From the records, return each line that has the word "Value" in it.
*** Begin section ***
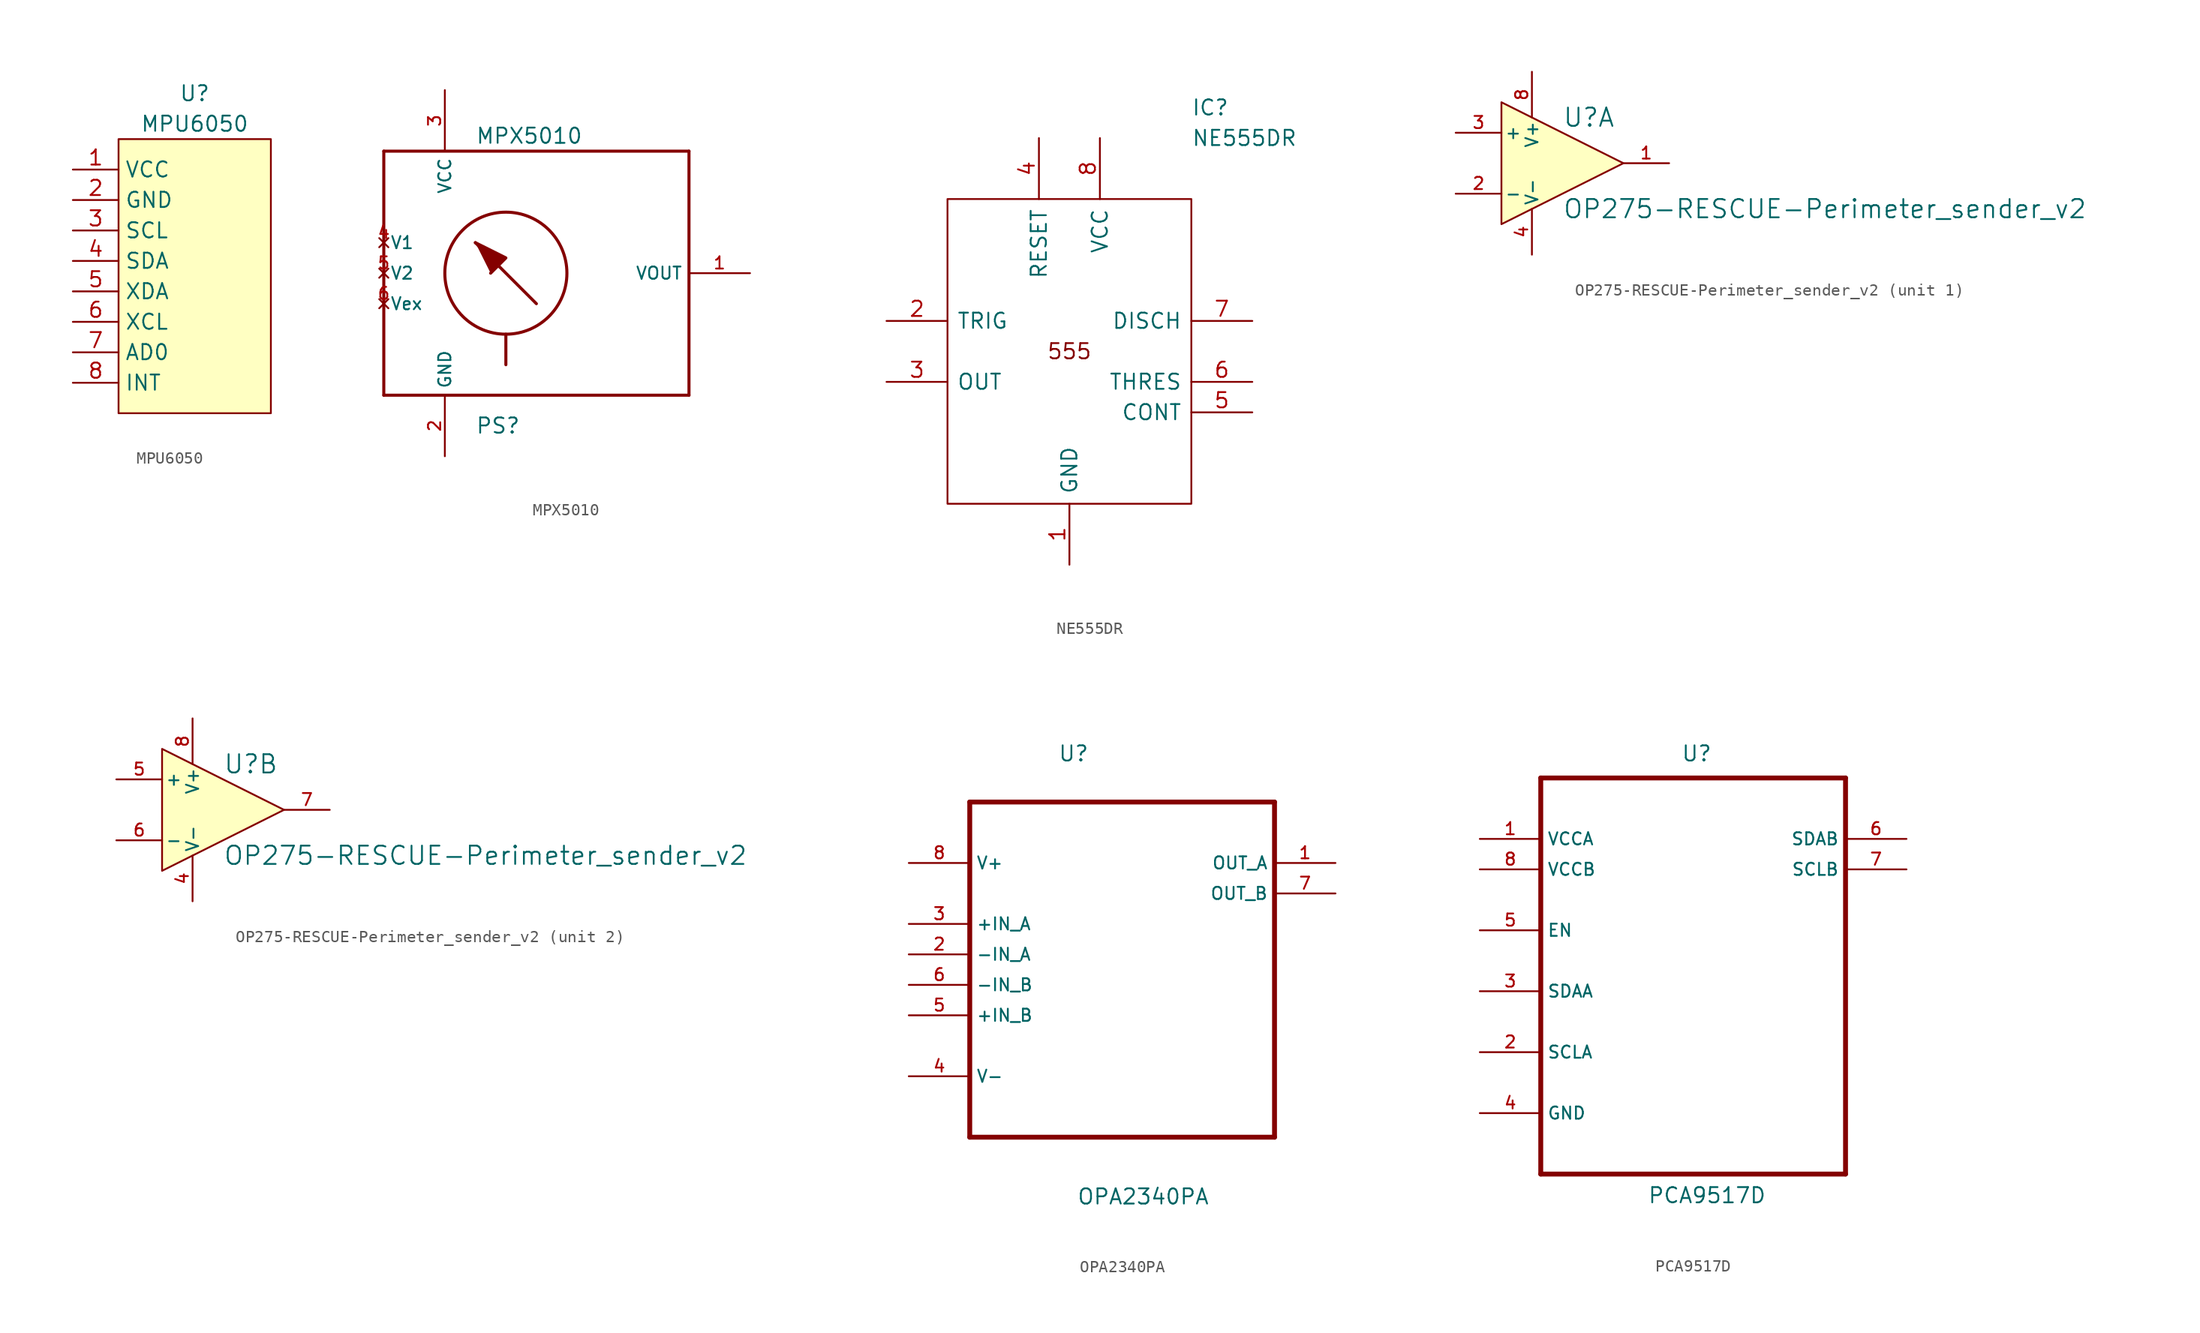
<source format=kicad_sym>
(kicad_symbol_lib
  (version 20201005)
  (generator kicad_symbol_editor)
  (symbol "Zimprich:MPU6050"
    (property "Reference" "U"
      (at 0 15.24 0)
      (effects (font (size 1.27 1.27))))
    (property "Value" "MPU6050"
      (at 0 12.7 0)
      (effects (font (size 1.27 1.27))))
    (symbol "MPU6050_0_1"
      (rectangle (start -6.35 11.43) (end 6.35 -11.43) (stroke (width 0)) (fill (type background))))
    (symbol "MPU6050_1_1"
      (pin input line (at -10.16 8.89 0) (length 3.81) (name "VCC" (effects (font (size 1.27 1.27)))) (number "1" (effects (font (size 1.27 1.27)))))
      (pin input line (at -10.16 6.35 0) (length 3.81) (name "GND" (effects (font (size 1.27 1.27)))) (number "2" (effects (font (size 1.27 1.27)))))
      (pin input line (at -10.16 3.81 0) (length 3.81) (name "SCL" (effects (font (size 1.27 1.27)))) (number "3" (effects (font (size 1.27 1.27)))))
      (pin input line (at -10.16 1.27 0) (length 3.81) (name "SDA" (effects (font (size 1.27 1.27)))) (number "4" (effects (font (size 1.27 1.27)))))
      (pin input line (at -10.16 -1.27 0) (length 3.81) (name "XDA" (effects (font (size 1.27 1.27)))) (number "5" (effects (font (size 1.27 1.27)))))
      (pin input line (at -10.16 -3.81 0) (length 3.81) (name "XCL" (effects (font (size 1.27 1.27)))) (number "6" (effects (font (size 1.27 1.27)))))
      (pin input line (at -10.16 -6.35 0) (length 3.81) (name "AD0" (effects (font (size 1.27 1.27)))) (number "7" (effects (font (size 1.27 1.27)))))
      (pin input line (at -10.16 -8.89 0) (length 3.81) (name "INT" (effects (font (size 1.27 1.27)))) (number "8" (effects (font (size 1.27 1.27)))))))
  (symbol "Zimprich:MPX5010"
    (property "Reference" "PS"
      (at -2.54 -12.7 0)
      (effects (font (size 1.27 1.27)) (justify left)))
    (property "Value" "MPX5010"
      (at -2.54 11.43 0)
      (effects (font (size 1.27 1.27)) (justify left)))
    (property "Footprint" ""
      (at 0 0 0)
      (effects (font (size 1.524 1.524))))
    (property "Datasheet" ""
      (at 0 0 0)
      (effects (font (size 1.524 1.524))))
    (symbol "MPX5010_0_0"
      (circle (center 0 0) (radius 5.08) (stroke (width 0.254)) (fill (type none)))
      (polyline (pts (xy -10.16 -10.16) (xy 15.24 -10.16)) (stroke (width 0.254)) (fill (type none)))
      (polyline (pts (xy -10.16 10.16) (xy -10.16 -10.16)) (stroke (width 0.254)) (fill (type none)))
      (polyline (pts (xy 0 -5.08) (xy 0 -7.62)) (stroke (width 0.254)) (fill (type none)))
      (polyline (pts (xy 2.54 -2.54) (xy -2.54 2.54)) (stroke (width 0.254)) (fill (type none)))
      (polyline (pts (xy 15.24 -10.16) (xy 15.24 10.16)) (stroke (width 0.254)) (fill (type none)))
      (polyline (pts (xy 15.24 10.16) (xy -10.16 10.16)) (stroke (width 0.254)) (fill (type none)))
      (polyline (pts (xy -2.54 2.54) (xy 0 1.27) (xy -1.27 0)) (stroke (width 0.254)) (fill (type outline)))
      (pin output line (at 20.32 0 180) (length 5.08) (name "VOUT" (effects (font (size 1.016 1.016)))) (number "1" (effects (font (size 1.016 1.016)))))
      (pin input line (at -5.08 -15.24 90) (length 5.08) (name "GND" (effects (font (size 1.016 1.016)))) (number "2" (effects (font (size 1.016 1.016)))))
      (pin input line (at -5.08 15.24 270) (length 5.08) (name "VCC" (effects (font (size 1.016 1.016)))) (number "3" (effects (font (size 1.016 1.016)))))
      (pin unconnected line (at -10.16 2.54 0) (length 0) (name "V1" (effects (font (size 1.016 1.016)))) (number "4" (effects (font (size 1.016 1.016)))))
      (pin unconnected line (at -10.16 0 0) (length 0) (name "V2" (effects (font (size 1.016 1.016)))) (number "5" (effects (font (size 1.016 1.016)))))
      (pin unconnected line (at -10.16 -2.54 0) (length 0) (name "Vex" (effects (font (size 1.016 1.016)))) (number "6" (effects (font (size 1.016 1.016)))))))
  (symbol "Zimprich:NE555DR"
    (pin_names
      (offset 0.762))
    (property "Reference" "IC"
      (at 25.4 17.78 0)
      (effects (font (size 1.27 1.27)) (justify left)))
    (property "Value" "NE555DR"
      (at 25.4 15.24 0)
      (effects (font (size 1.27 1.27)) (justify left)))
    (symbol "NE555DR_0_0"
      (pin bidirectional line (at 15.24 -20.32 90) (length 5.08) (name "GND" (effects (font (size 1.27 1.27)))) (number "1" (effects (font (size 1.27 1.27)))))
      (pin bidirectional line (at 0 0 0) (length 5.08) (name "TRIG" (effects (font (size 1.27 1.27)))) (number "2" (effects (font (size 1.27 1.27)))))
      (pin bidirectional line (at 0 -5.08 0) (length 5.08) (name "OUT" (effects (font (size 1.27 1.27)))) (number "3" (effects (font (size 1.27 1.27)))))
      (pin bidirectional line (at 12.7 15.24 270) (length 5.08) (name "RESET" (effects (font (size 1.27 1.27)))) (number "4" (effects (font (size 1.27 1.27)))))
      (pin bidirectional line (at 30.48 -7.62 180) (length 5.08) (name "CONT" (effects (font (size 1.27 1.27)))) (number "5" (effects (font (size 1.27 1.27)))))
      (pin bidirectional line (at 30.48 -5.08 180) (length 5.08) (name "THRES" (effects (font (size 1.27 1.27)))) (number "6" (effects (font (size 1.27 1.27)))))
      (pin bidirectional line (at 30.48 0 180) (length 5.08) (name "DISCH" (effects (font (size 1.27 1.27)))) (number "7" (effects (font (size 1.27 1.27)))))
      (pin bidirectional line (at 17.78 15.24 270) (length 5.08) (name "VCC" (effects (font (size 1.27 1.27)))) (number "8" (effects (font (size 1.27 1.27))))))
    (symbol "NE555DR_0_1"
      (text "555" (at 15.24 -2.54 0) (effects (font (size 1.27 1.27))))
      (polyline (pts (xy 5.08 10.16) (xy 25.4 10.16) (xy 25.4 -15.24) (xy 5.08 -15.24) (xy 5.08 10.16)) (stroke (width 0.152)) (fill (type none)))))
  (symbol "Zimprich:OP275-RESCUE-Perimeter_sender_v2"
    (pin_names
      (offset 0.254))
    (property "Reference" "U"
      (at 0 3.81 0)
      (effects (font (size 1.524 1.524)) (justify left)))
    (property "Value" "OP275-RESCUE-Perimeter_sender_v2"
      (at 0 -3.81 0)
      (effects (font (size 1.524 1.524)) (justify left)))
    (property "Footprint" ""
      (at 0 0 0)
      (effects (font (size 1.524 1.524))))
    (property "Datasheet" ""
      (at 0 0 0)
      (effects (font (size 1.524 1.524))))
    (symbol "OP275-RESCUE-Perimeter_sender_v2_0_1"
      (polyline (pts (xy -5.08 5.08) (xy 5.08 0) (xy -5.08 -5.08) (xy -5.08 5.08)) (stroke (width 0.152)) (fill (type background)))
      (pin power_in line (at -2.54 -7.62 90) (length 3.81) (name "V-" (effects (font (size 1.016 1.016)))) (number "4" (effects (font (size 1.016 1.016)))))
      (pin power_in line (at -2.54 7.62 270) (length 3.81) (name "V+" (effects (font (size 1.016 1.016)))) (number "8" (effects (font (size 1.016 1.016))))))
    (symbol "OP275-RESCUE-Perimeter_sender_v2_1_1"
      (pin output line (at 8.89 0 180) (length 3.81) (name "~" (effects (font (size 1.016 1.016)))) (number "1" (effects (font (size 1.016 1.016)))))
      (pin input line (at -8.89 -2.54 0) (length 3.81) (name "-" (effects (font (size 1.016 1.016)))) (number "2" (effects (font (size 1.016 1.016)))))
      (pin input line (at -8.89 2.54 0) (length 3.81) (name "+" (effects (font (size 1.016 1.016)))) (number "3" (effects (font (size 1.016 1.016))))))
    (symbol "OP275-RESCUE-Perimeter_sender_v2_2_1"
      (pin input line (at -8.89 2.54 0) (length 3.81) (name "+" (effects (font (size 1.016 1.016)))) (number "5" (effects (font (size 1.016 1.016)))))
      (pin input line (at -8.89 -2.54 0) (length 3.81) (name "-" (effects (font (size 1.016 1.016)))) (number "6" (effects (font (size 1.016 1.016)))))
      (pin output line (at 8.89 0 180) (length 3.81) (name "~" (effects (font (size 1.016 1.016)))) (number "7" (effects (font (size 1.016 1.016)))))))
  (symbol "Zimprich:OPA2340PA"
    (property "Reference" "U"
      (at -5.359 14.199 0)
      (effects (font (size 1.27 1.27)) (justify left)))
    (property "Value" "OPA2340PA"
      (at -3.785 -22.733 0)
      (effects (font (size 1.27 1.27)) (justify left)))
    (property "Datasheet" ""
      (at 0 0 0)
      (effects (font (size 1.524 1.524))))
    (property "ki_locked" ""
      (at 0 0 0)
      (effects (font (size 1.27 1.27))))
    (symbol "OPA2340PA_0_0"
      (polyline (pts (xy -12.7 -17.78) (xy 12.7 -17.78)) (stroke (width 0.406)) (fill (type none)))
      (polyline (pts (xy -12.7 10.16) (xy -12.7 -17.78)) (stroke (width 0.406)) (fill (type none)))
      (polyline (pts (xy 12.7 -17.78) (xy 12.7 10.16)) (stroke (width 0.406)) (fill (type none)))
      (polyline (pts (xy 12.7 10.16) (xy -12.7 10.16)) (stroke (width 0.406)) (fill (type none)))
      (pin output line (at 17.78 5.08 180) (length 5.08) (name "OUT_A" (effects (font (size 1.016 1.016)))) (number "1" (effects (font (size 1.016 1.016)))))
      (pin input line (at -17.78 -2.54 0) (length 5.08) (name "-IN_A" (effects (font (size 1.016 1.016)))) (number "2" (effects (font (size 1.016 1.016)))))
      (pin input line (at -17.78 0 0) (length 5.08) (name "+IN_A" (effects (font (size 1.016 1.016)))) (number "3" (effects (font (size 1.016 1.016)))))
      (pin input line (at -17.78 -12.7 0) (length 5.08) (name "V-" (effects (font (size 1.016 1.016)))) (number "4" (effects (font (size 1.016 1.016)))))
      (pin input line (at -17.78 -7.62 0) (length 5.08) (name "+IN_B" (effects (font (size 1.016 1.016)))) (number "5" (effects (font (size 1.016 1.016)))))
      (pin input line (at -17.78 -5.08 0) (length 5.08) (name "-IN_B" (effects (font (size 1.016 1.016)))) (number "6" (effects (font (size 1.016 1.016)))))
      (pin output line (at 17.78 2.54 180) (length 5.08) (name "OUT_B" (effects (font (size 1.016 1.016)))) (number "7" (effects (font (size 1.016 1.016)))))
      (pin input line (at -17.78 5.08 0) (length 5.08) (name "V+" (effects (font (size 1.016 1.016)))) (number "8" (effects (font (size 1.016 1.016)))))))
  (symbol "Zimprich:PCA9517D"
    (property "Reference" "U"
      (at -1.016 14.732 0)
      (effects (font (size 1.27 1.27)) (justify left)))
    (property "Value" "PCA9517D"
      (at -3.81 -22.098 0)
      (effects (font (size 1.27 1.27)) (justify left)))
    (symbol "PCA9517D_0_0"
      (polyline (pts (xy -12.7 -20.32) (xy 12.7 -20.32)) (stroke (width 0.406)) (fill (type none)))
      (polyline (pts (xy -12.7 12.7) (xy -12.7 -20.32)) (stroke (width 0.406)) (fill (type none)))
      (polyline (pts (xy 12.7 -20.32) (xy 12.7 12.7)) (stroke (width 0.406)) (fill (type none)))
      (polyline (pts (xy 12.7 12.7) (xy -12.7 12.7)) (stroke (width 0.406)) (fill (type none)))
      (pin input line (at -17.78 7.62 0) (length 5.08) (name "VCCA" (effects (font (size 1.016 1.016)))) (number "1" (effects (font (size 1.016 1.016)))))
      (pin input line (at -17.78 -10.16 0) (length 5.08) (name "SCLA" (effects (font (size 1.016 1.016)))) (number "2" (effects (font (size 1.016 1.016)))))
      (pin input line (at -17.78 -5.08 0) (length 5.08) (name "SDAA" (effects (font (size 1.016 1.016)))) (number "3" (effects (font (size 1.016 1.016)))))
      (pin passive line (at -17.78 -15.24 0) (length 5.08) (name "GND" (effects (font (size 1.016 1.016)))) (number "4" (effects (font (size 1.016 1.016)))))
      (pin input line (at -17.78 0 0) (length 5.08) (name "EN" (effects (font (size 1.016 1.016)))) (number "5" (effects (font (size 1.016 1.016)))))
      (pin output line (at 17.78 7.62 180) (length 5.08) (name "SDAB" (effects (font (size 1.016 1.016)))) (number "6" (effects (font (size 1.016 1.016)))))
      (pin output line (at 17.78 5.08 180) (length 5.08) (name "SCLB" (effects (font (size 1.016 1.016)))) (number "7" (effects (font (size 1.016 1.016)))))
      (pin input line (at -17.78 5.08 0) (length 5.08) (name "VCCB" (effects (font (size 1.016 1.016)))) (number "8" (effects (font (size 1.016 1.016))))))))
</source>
*** End section ***
§ EXERCISE OUTPUT:
    (property "Value" "MPU6050"
    (property "Value" "MPX5010"
    (property "Value" "NE555DR"
    (property "Value" "OP275-RESCUE-Perimeter_sender_v2"
    (property "Value" "OPA2340PA"
    (property "Value" "PCA9517D"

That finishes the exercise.